It had to come to an end, but I was far from ready for it to. It was the end of basketball as we know it. Or have known it.
It was the end of my son’s time for playing Upward Basketball.
If you’re not familiar with it, Upward Basketball is a Christ-centered basketball program played in communities around the country, and is operated through a local church in each area. The program is designed as an outreach ministry to children and their families. But it’s much more than that.
For us, it’s been a chance for my son to grow, to gain confidence – not just in basketball, but throughout his life.
The program is for kids in kindergarten through sixth grade. It’s hard to believe that my son just played his final game.
It seems like just last week that he was playing his first game, without really a clue as to what he was doing. I’m not sure he scored in his first two or three years in the program. But sometime around his fourth-grade year, he became aggressive on rebounding. He seemed to have a way of being around the ball after every shot.

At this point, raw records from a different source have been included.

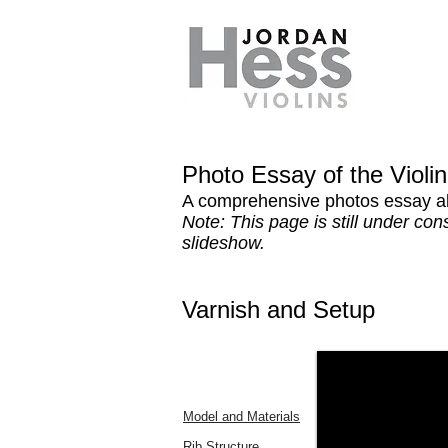
Photo Essay of the Violi
A comprehensive photos essay ab
Note: This page is still under co
slideshow.
Varnish and Setup
Model and Materials
Rib Structure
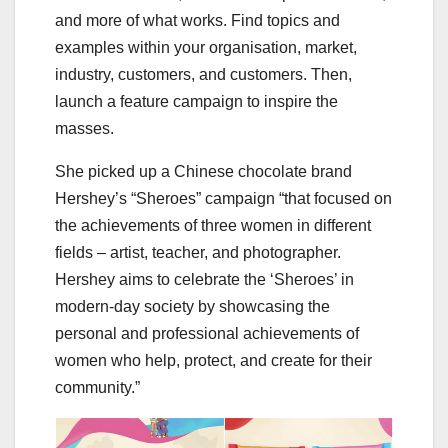
and more of what works. Find topics and
examples within your organisation, market,
industry, customers, and customers. Then,
launch a feature campaign to inspire the
masses.
She picked up a Chinese chocolate brand
Hershey’s “Sheroes” campaign “that focused on
the achievements of three women in different
fields – artist, teacher, and photographer.
Hershey aims to celebrate the ‘Sheroes’ in
modern-day society by showcasing the
personal and professional achievements of
women who help, protect, and create for their
community.”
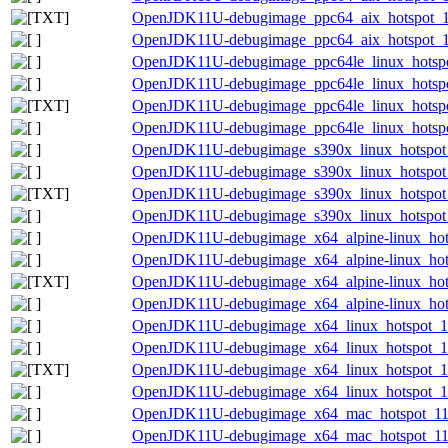
OpenJDK11U-debugimage_ppc64_aix_hotspot_11.0
OpenJDK11U-debugimage_ppc64_aix_hotspot_11.
OpenJDK11U-debugimage_ppc64le_linux_hotspot
OpenJDK11U-debugimage_ppc64le_linux_hotspot_
OpenJDK11U-debugimage_ppc64le_linux_hotspot_
OpenJDK11U-debugimage_ppc64le_linux_hotspot_
OpenJDK11U-debugimage_s390x_linux_hotspot_1
OpenJDK11U-debugimage_s390x_linux_hotspot_1
OpenJDK11U-debugimage_s390x_linux_hotspot_11
OpenJDK11U-debugimage_s390x_linux_hotspot_1
OpenJDK11U-debugimage_x64_alpine-linux_hots
OpenJDK11U-debugimage_x64_alpine-linux_hotsp
OpenJDK11U-debugimage_x64_alpine-linux_hotsp
OpenJDK11U-debugimage_x64_alpine-linux_hotsp
OpenJDK11U-debugimage_x64_linux_hotspot_11.
OpenJDK11U-debugimage_x64_linux_hotspot_11.
OpenJDK11U-debugimage_x64_linux_hotspot_11.0
OpenJDK11U-debugimage_x64_linux_hotspot_11.
OpenJDK11U-debugimage_x64_mac_hotspot_11.0
OpenJDK11U-debugimage_x64_mac_hotspot_11.0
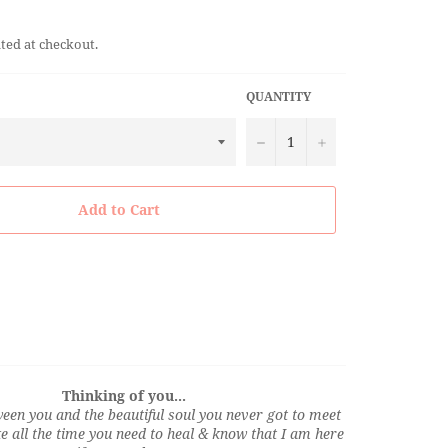
ted at checkout.
QUANTITY
−
+
Add to Cart
Thinking of you...
een you and the beautiful soul you never got to meet
ke all the time you need to heal & know that I am here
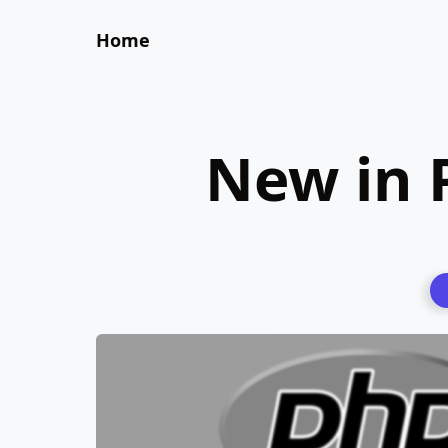
Home
New in 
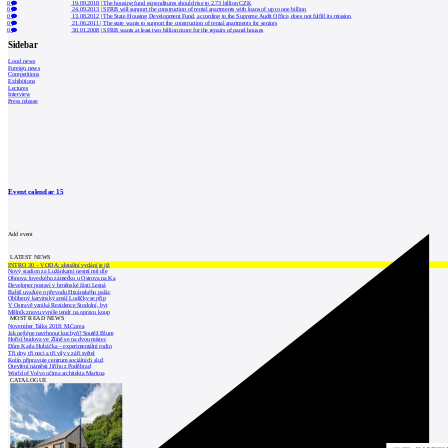
0
19.09.2018
|
The housing fund expenditures should rise to 2.73 billion CZK
0
24.09.2013
|
SFRB will support the construction of rental apartments with loans of up to one billion
0
13.08.2012
|
The State Housing Development Fund, according to the Supreme Audit Office, does not fulfill its mission
0
21.06.2011
|
The state wants to support the construction of rental apartments for seniors
0
30.01.2008
|
SFRB wants at least two billion more for the repairs of panel houses
Sidebar
Local news
Foreign news
Competitions
Exhibitions
Lectures
Interview
Press release
Event calendar
15
Add event
LATEST NEWS
INTRO 30 – VODA: aktuální vydání je již
Nový stadion za Lužánkami nesmí mít dle
Obnova loveckého zámečku u Ostrova na Ka
Developer postaví v brněnské části Lesná
Babiš uvažuje o převodu Hrzánského palác
Oblíbený karvinský areál Lodičky se přip
V Ostravě vzniká Rezidence Stodolní, byt
Mělník znovu vypíše tendr na opravu koup
MOST READ NEWS
November Talks 2018: M.Corea
Jak nejlépe navrhnout kuchyň? Soutěž Blum
Hořící budova ve Zlíně se na dvou místec
Dům Karla Hubáčka – experimentální rodin
Tři dny, tři noci a tři vily v záři světel
Kolín připravuje centrum sociálních služ
Otevření náměstí Jiřího z Poděbrad
World of Volvo očima architekta Martina
CATALOGUE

But I’ve never thought he was a great player. In fact, this season I was a bit late in signing him up. After-the-deadline late. I begged to let him playing, saying that he didn’t need an evaluation; that he was average at best.
Only what I didn’t realize was that he had been playing some at school. And that as he’s grown, he’s not only gotten a lot taller (he’ll be passing me by any minute now), but he’s also gained confidence. And his motor skills have improved, as he demonstrated to me in our driveway time after time this year.
When the games started, I almost didn’t recognize him on the court. He was running the court, while DRIBBLING THE BALL!. I honestly didn’t know he could do that. He would drive to the basket, and confidently shoot – not always making it, but the confidence was there.
I should have easily recognized him, since I was the assistant coach on our team. This was my third year to be an assistant. Most of my coaching ability consists of me yelling such insightful things as “Go!” or, even better, “Shoot!”
When I took the bench, I guess I still expected to see that little boy. The one that couldn’t dribble. The one who couldn’t shoot. The one who looked at times like he needed a compass to know which direction to run.
Instead, I saw a much bigger boy, a young man in fact, with his long hair flowing as he ran down the court. Taking long strides – not just down the court, but to growing up as well.
It would be an understatement to say I was proud of him. I was. It was great to see him doing well at a sport that I thought he was best suited for watching on the couch.
But not just for that. It was also great to see how much he’s grown over six years of Upward basketball – as a player and as a person.